I sit every day after work listening to the conversation between the wind and the trees, participating in their discussions with my silence. The thoughts their conversation inspire you to think are only limited to the beautiful and the deep. The carefree zips of small red winged black birds from tree to tree, the piercing melody of a grackle’s cry, and the curious livelihood of the occasional woodpecker are amusements that have always kept me endlessly fascinated after work. A little dock that extends to Stumpf Lake is the doorstep leading to the graces of the great elder woman of the community in these parts. Not everyone is lucky enough to be in her inner circle. Some, like the loons, ducks, muskrats, crappies, and sunfish, are luckier than most. Everyone has surrounded her for her wise ways and quirky personality, and I don’t see why she should treat me any differently. So I sit on the dock and listen to her counsel which leaves me refreshed and energized every time I stand up to leave. Every day I see Stumpf Lake, she is always accommodating, just like she assumes the personality of whoever visits to see her. When the windier wind visits, she too becomes the windier wind. When it’s the breeze that stops over, it’s the breeze she becomes. When there’s no one around though, old Stumpf Lake becomes me when I look into it. She doesn’t care how old you are or how old she is, she’ll listen to you and you will listen to her. Explorations after work have introduced me to new friends. They are very old, usually ignored, and inept at entertaining the tech-savvy modern man, but they are young at heart, willing to listen, and eager to illuminate the minds of their new, young friends.
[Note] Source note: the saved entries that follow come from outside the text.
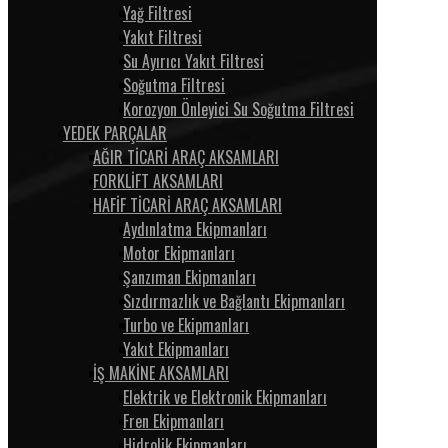
Yağ Filtresi
Yakıt Filtresi
Su Ayırıcı Yakıt Filtresi
Soğutma Filtresi
Korozyon Önleyici Su Soğutma Filtresi
YEDEK PARÇALAR
AĞIR TİCARİ ARAÇ AKSAMLARI
FORKLİFT AKSAMLARI
HAFİF TİCARİ ARAÇ AKSAMLARI
Aydınlatma Ekipmanları
Motor Ekipmanları
Şanzıman Ekipmanları
Sızdırmazlık ve Bağlantı Ekipmanları
Turbo ve Ekipmanları
Yakıt Ekipmanları
İŞ MAKİNE AKSAMLARI
Elektrik ve Elektronik Ekipmanları
Fren Ekipmanları
Hidrolik Ekipmanları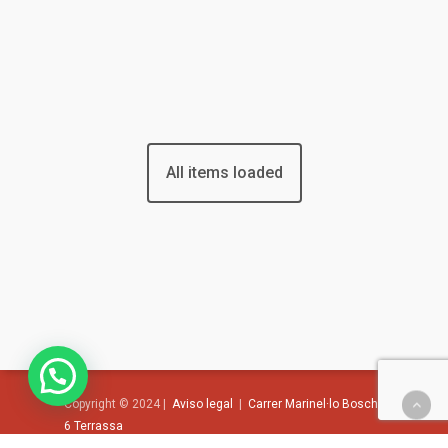
¿Hablamos de ideas?
Copyright © 2024 |
Aviso legal
|
Carrer Marinel·lo Bosch,
6 Terrassa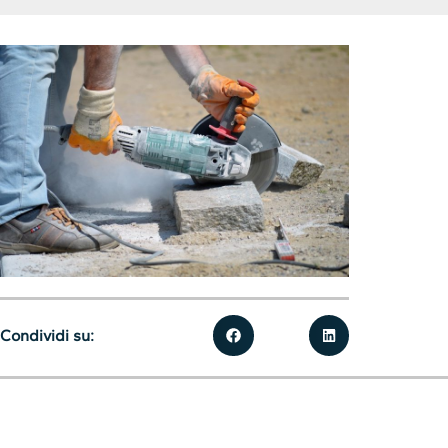
Condividi su: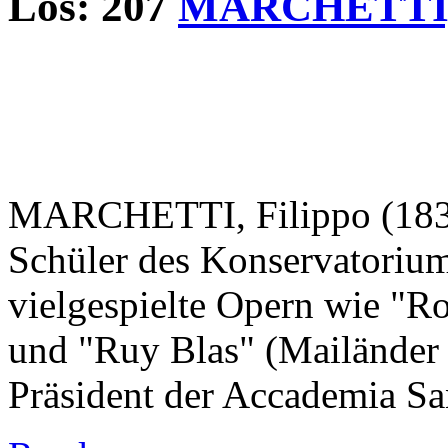
Los: 207
MARCHETTI, 
MARCHETTI, Filippo (1835
Schüler des Konservatoriums
vielgespielte Opern wie "Ro
und "Ruy Blas" (Mailänder 
Präsident der Accademia San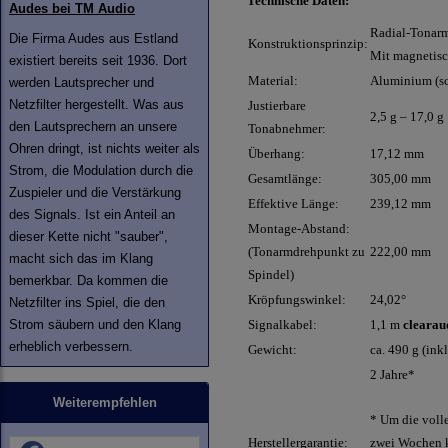
Technische Daten:
Audes bei TM Audio
Radial-Tonar
Die Firma Audes aus Estland
Konstruktionsprinzip:
Mit magnetisc
existiert bereits seit 1936. Dort
Material:
Aluminium (sc
werden Lautsprecher und
Netzfilter hergestellt. Was aus
Justierbare
2,5 g – 17,0 g
den Lautsprechern an unsere
Tonabnehmer:
Ohren dringt, ist nichts weiter als
Überhang:
17,12 mm
Strom, die Modulation durch die
Gesamtlänge:
305,00 mm
Zuspieler und die Verstärkung
Effektive Länge:
239,12 mm
des Signals. Ist ein Anteil an
Montage-Abstand:
dieser Kette nicht "sauber",
(Tonarmdrehpunkt zu
222,00 mm
macht sich das im Klang
Spindel)
bemerkbar. Da kommen die
Kröpfungswinkel:
24,02°
Netzfilter ins Spiel, die den
Strom säubern und den Klang
Signalkabel:
1,1 m
clearau
erheblich verbessern.
Gewicht:
ca. 490 g (ink
2 Jahre*
Weiterempfehlen
* Um die volle
Herstellergarantie:
zwei Wochen ko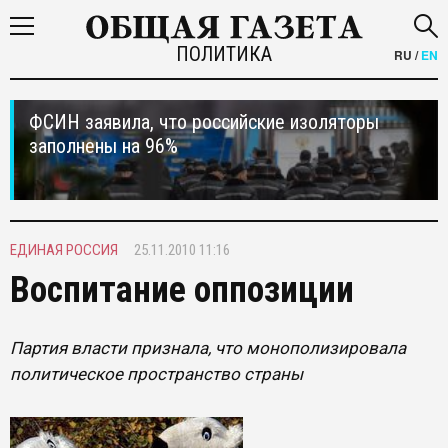
ПОЛИТИКА
RU
/
EN
ФСИН заявила, что российские изоляторы
заполнены на 96%
ЕДИНАЯ РОССИЯ
25.11.2010 11:16
Воспитание оппозиции
Партия власти признала, что монополизировала
политическое пространство страны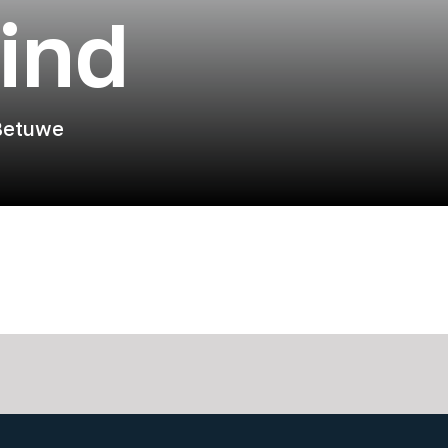
wind
Betuwe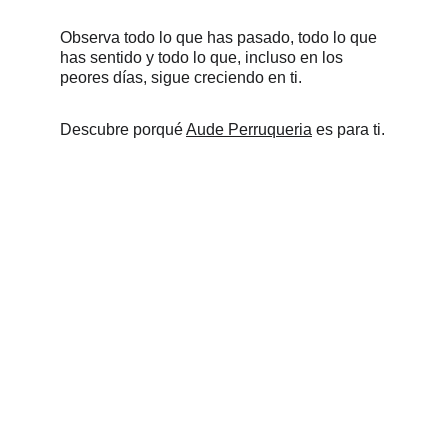
Observa todo lo que has pasado, todo lo que 
has sentido y todo lo que, incluso en los 
peores días, sigue creciendo en ti.
Descubre porqué 
Aude Perruqueria
 es para ti.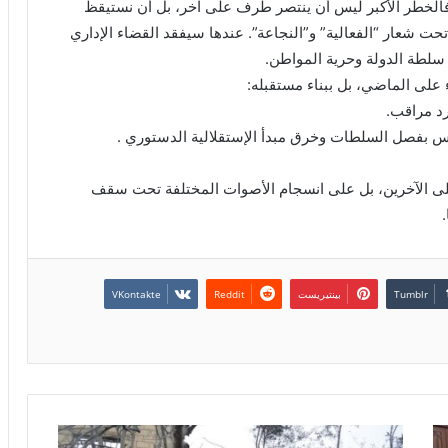
فالخطر الأكبر ليس أن ينتصر طرف على آخر، بل أن نستيقظ
 تحت شعار “الفعالية” و”النجاعة”. عندها سيفقد القضاء الإداري
 سلطة الدولة وحرية المواطن.
ء على الماضي، بل ببناء مستقبله:
رد مراقب.
لمس بفصل السلطات وخرق مبدأ الإستقلالية الدستوري .
على الآخرين، بل على انسجام الأصوات المختلفة تحت سقف
بينتيريست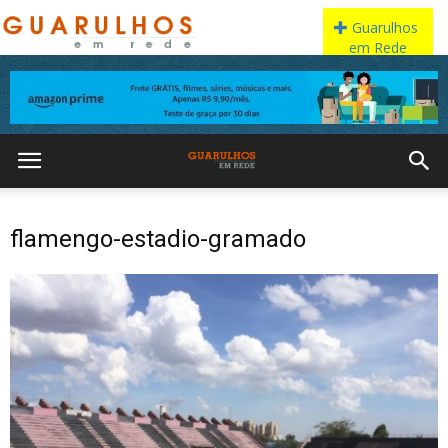
flamengo-estadio-gramado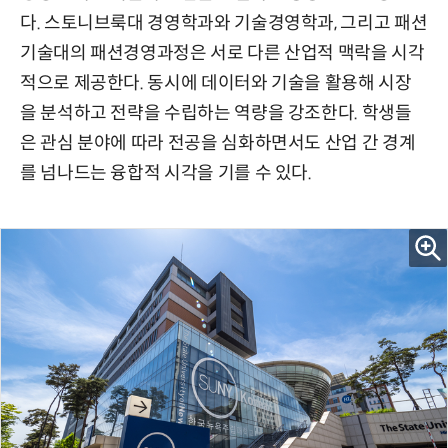
다. 스토니브룩대 경영학과와 기술경영학과, 그리고 패션
기술대의 패션경영과정은 서로 다른 산업적 맥락을 시각
적으로 제공한다. 동시에 데이터와 기술을 활용해 시장
을 분석하고 전략을 수립하는 역량을 강조한다. 학생들
은 관심 분야에 따라 전공을 심화하면서도 산업 간 경계
를 넘나드는 융합적 시각을 기를 수 있다.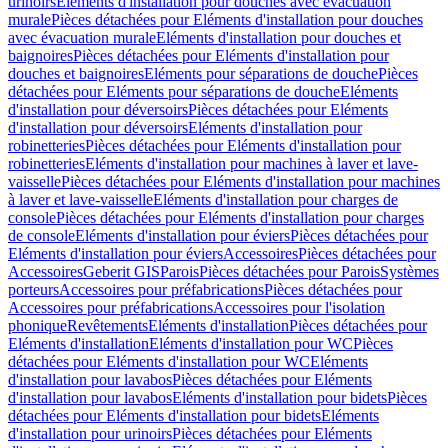
urinoirs
Eléments d'installation pour douches avec évacuation
murale
Pièces détachées pour Eléments d'installation pour douches
avec évacuation murale
Eléments d'installation pour douches et
baignoires
Pièces détachées pour Eléments d'installation pour
douches et baignoires
Eléments pour séparations de douche
Pièces
détachées pour Eléments pour séparations de douche
Eléments
d'installation pour déversoirs
Pièces détachées pour Eléments
d'installation pour déversoirs
Eléments d'installation pour
robinetteries
Pièces détachées pour Eléments d'installation pour
robinetteries
Eléments d'installation pour machines à laver et lave-
vaisselle
Pièces détachées pour Eléments d'installation pour machines
à laver et lave-vaisselle
Eléments d'installation pour charges de
console
Pièces détachées pour Eléments d'installation pour charges
de console
Eléments d'installation pour éviers
Pièces détachées pour
Eléments d'installation pour éviers
Accessoires
Pièces détachées pour
Accessoires
Geberit GIS
Parois
Pièces détachées pour Parois
Systèmes
porteurs
Accessoires pour préfabrications
Pièces détachées pour
Accessoires pour préfabrications
Accessoires pour l'isolation
phonique
Revêtements
Eléments d'installation
Pièces détachées pour
Eléments d'installation
Eléments d'installation pour WC
Pièces
détachées pour Eléments d'installation pour WC
Eléments
d'installation pour lavabos
Pièces détachées pour Eléments
d'installation pour lavabos
Eléments d'installation pour bidets
Pièces
détachées pour Eléments d'installation pour bidets
Eléments
d'installation pour urinoirs
Pièces détachées pour Eléments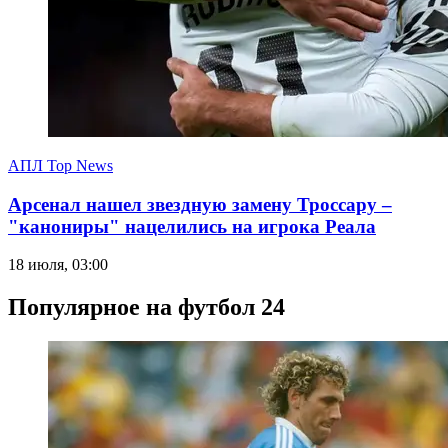
АПЛ Top News
Арсенал нашел звездную замену Троссару –
"канониры" нацелились на игрока Реала
18 июля, 03:00
Популярное на футбол 24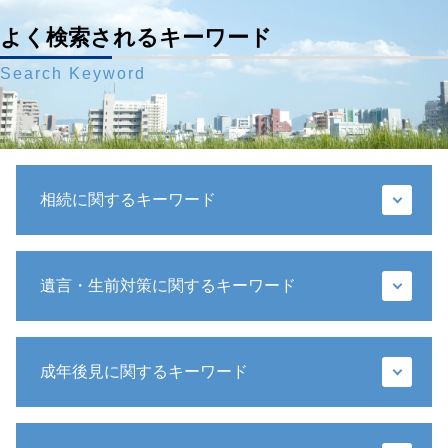
よく検索されるキーワード
Search Keyword
相続に関するキーワード
代襲相続人 遺留分
遺言・生前対策に関するキーワード
相続放棄 手続き 流れ
遺留分 請求期限
成年後見人 相続
遺言書 効力
公正証書遺言 遺留分
成年後見に関するキーワード
遺言 遺贈
寄与分 相続
遺言 相続人
代襲相続人 とは
公正証書遺言 検認
成年後見制度 わかりやすく
相続 預金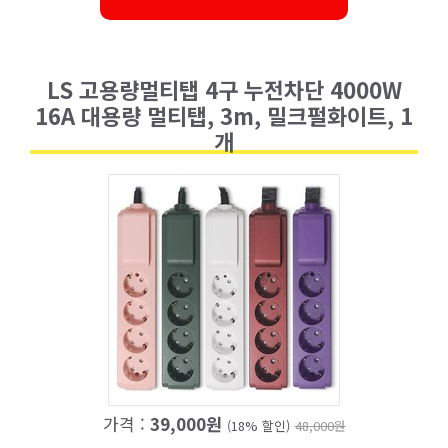
LS 고용량멀티탭 4구 누전차단 4000W
16A 대용량 멀티탭, 3m, 밀크펄화이트, 1
개
가격 :
39,000원
(18% 할인)
48,000원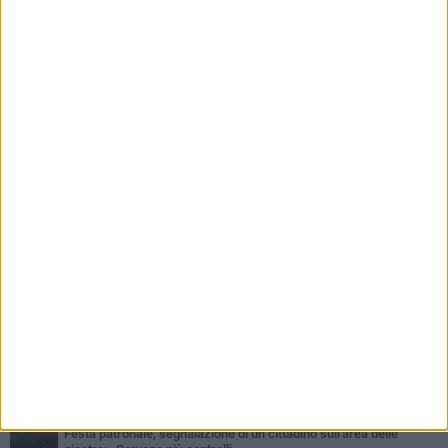
PIÙ LETTI QUESTA SETTIMANA
LUNEDÌ 15 GIUGNO
"Barletta, Parco della dis...Umanità": la segnalazione di un
cittadino
DOMENICA 28 GIUGNO
Allarme blatte, la denuncia di una residente di via Romagnosi
GIOVEDÌ 9 LUGLIO
Festa patronale, segnalazione di un cittadino sull'area delle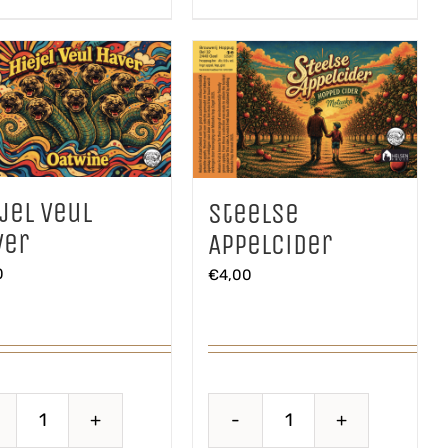
jel Veul
Steelse
ver
Appelcider
0
€
4,00
Hiejel
Steelse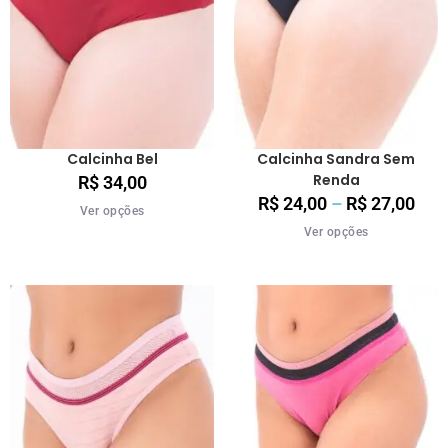
Calcinha Bel
Calcinha Sandra Sem
Renda
R$
34,00
R$
24,00
–
R$
27,00
Ver opções
Ver opções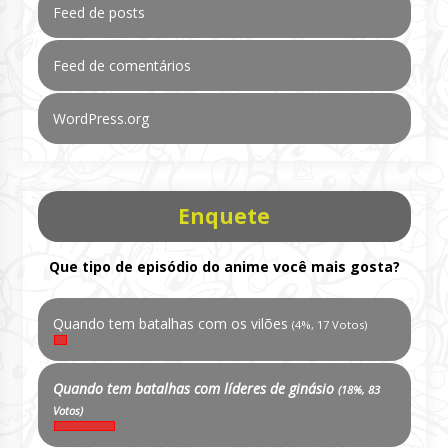
Feed de posts
Feed de comentários
WordPress.org
Enquete
Que tipo de episódio do anime você mais gosta?
Quando tem batalhas com os vilões
(4%, 17 Votos)
Quando tem batalhas com líderes de ginásio
(18%, 83
Votos)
Vision is the realm of infinity

I understand that people have different priorities and those lead them to different outlooks and pastimes. I don’t think I am the only person who has discovered the endless adventures nature has in store for your mind and body. If humans want to be happy, I imagine they’d like to do it in the simplest way possible. Long hours of being paled by fluorescent lights, cooled by A/C’s, and entertained by canned music seems interesting, if you’re that kind of person I suppose. Now that I’ve been exposed to doing rather straightforward and simple functions outdoors, I’m starting to question the effectiveness of “challenging work” in an office in giving someone happiness and insight. I don’t make that much money, I sure as hell don’t make any professional connections, and I don’t look very sharp and clean when I’m working. But I’ve got to say that I’d be damned if I said my work didn’t make me happy. After working multiple jobs inside walls and under bulbs, I have to say that the outdoors has a much more vibrant and interesting personality for a workspace. Nothing is monotonous. Nothing is lifeless. Everything has voices, soul, beauty and infinity. Nature’s been spinning the same old tricks in infinitely different ways, using her wily wit and welcoming warmth (or cold) to perpetually entertain slow paced, childish folk like me.